I also do not think that it will be very easy to duplicate Boeing's supporting technology.

Regards,

Don Turnblade

Posted by: Don Turnblade at August 17, 2006 05:29 PM

Boeing wanted to charge $9.95 per hour, or $26.95 per flight; Google, Yahoo, and even -- gasp! -- maybe AOL have figured out ways to make money by giving away their primary consumer product. I;ve never been on a flight that offered Connexion by Boeing, but there's little likelihood that I'd have paid that kind of money to surf en-route. Read advertising aimed at the "travels with a Wi-Fi laptop" demographic in order to do so for free, much more likely; pay for the privilege, nope.

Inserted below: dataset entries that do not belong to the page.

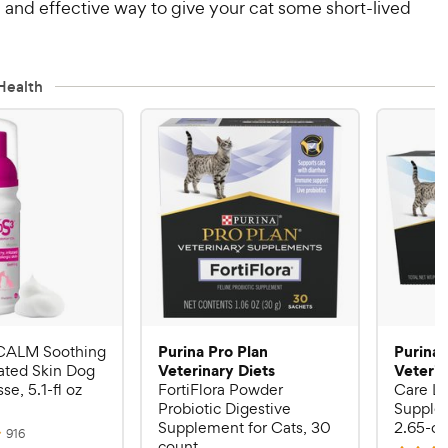
 and effective way to give your cat some short-lived
Health
Purina Pro Plan
Purina 
CALM Soothing
Veterinary Diets
Veterin
rated Skin Dog
e, 5.1-fl oz
FortiFlora Powder
Care Li
Probiotic Digestive
Supplem
Supplement for Cats, 30
2.65-oz
R
916
count
e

Posted by: Kevin Lewis at August 17, 2006 09:06 PM

I have used this service and found it invaluable. This is one of those few technologies (DVR, Cellphone, etc) that once you have used it, it becomes very difficult to go back to not having it. A case in point - on a flight this last spring from SFO to Frankfurt I was able to do my email and banking, watch the masters tounament on my DVR (thanks to slingbox) and make several phone calls using an IP softphone on my PC - all for $26.95. I turned what would have been dead time for me into a productive 11 hours esentially for $2.45 an hour. How can they not make this work!?!